**Supplied data:**
>>>>>

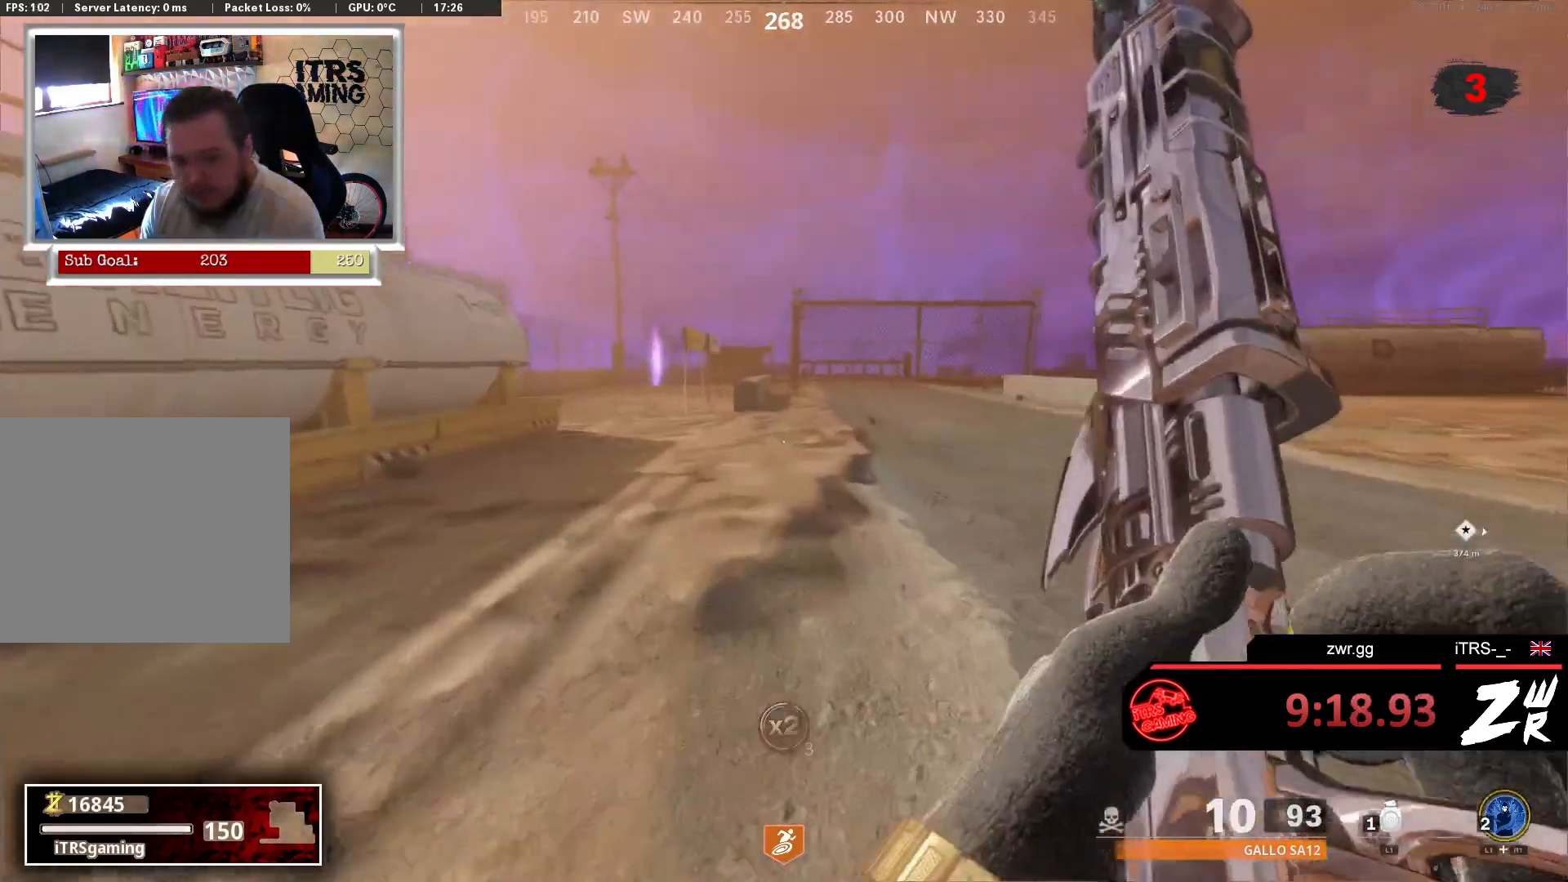
{"buttons": [], "left_stick": "up", "right_stick": "center", "events": [[33, "right_stick", "left"], [167, "right_stick", "right"], [333, "right_stick", "left"], [433, "right_stick", "center"]]}
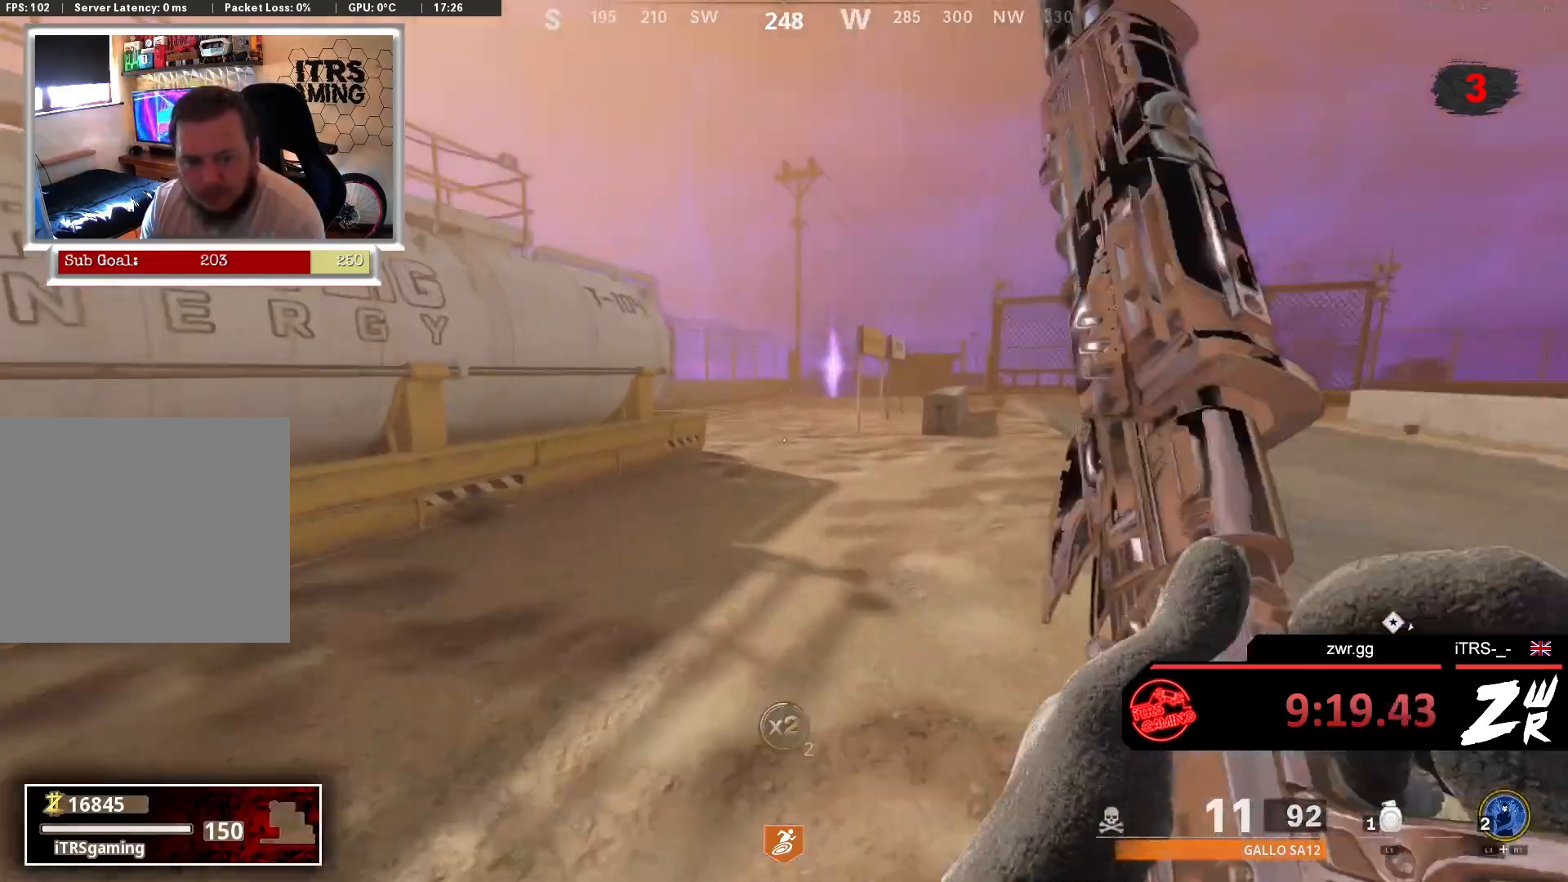
{"buttons": [], "left_stick": "up", "right_stick": "center", "events": [[367, "right_stick", "right"], [500, "right_stick", "center"]]}
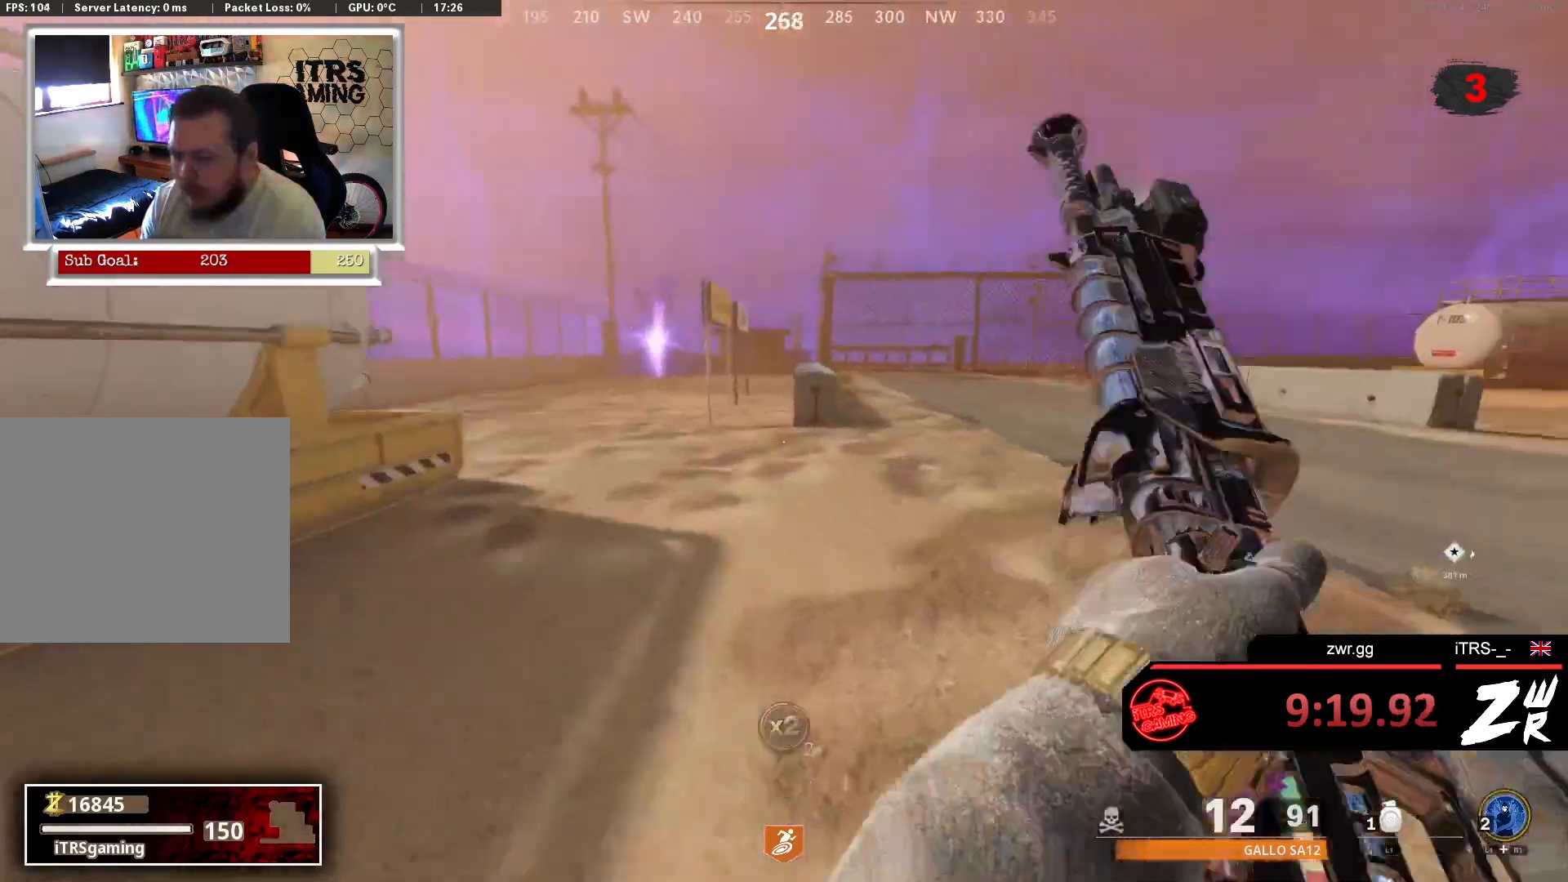
{"buttons": [], "left_stick": "up", "right_stick": "center", "events": [[33, "right_stick", "left"], [133, "right_stick", "center"], [200, "right_stick", "right"], [333, "right_stick", "center"]]}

<<<<<

**The task:** Reproduce the data word for word, excluding its pictures.

**Written solution:**
{"buttons": [], "left_stick": "up", "right_stick": "center", "events": [[33, "right_stick", "left"], [167, "right_stick", "right"], [333, "right_stick", "left"], [433, "right_stick", "center"]]}
{"buttons": [], "left_stick": "up", "right_stick": "center", "events": [[367, "right_stick", "right"], [500, "right_stick", "center"]]}
{"buttons": [], "left_stick": "up", "right_stick": "center", "events": [[33, "right_stick", "left"], [133, "right_stick", "center"], [200, "right_stick", "right"], [333, "right_stick", "center"]]}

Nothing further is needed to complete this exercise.